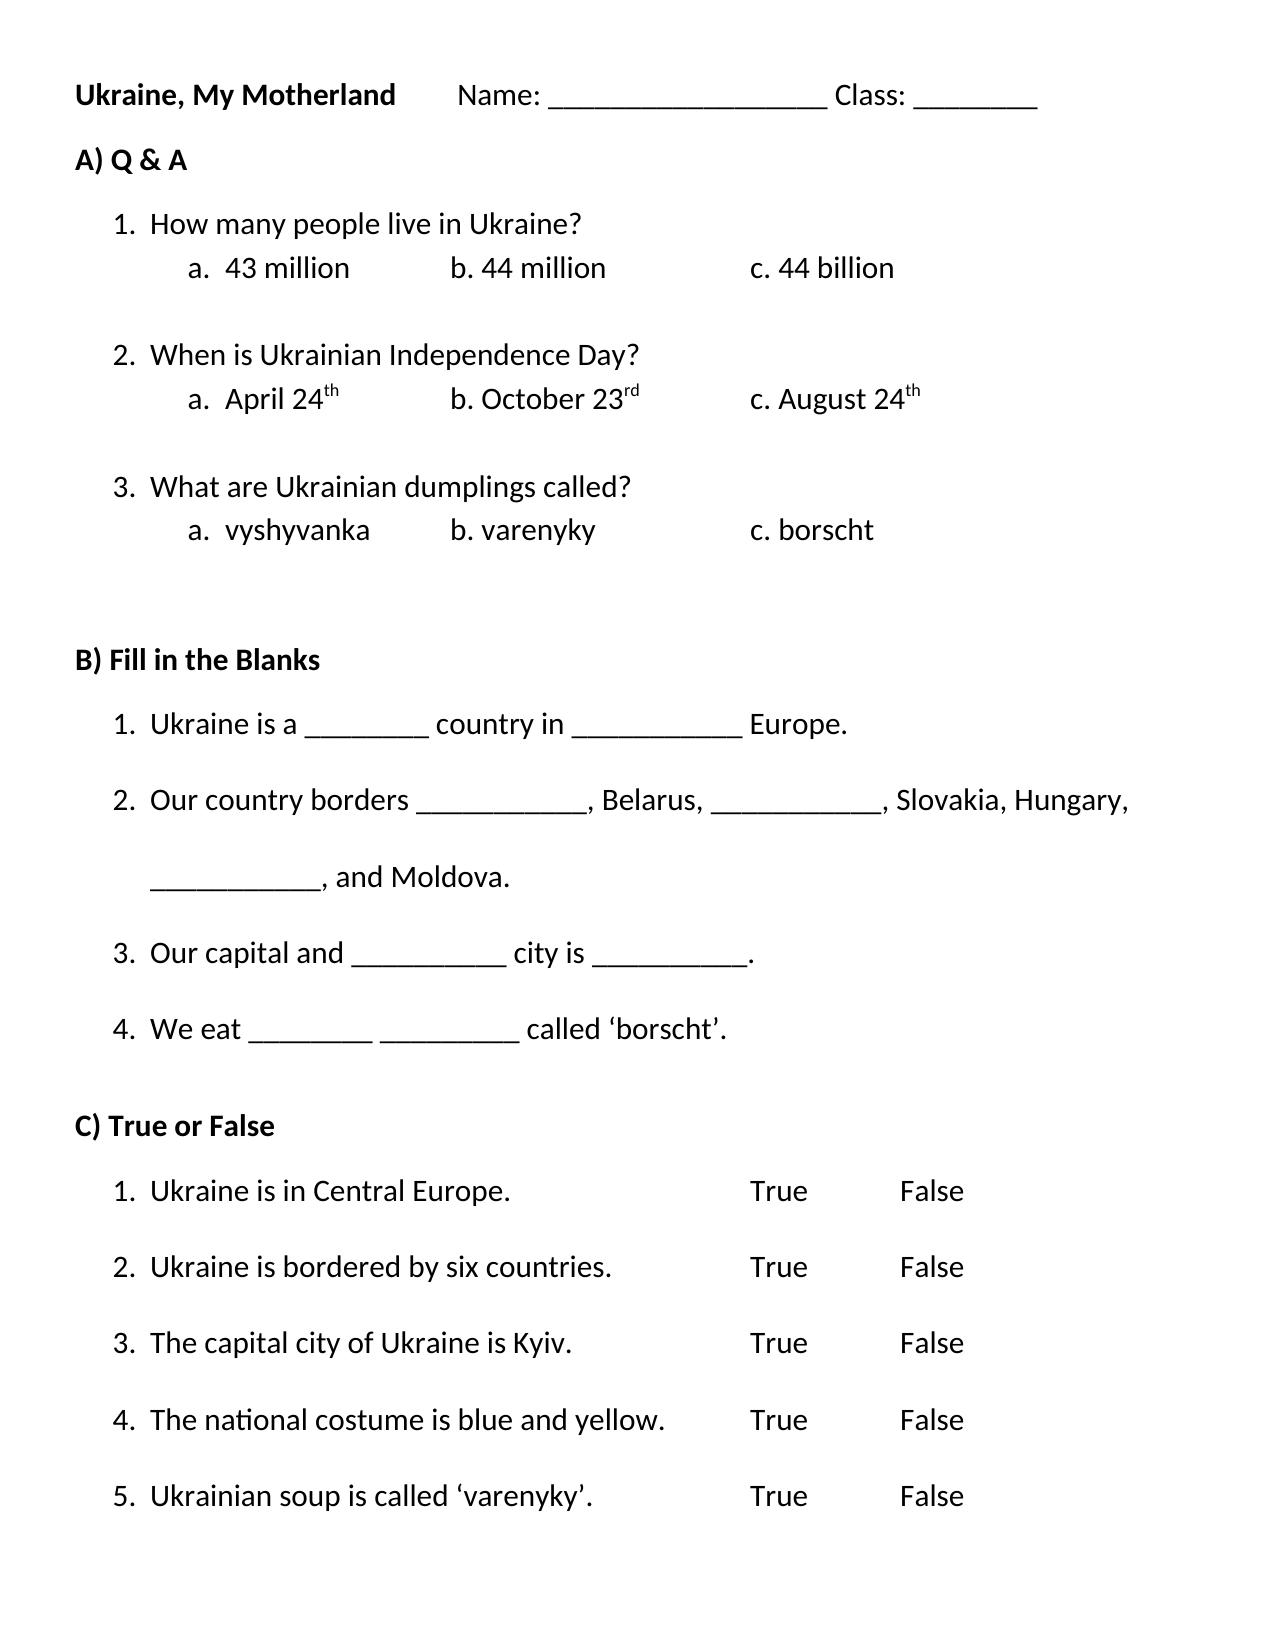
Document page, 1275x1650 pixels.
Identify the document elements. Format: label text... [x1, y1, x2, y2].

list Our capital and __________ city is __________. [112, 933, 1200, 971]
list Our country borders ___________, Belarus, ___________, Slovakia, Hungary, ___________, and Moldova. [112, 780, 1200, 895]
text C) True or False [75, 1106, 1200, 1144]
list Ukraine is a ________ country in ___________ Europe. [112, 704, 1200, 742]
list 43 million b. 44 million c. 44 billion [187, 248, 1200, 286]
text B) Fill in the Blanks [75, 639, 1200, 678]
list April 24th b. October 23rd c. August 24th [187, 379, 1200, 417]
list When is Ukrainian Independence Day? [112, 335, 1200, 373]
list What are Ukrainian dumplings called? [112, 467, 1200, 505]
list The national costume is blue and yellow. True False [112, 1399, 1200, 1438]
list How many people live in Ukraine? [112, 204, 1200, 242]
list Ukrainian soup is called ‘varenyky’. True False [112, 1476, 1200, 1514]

Problem requirements: The answer should be nothing more than the lines from the one with "Identify the document" through the end of the entries, restated word for word.

Answer to this problem:
Identify the document elements. Format: label text... [x1, y1, x2, y2].

list Our capital and __________ city is __________. [112, 933, 1200, 971]
list Our country borders ___________, Belarus, ___________, Slovakia, Hungary, ___________, and Moldova. [112, 780, 1200, 895]
text C) True or False [75, 1106, 1200, 1144]
list Ukraine is a ________ country in ___________ Europe. [112, 704, 1200, 742]
list 43 million b. 44 million c. 44 billion [187, 248, 1200, 286]
text B) Fill in the Blanks [75, 639, 1200, 678]
list April 24th b. October 23rd c. August 24th [187, 379, 1200, 417]
list When is Ukrainian Independence Day? [112, 335, 1200, 373]
list What are Ukrainian dumplings called? [112, 467, 1200, 505]
list The national costume is blue and yellow. True False [112, 1399, 1200, 1438]
list How many people live in Ukraine? [112, 204, 1200, 242]
list Ukrainian soup is called ‘varenyky’. True False [112, 1476, 1200, 1514]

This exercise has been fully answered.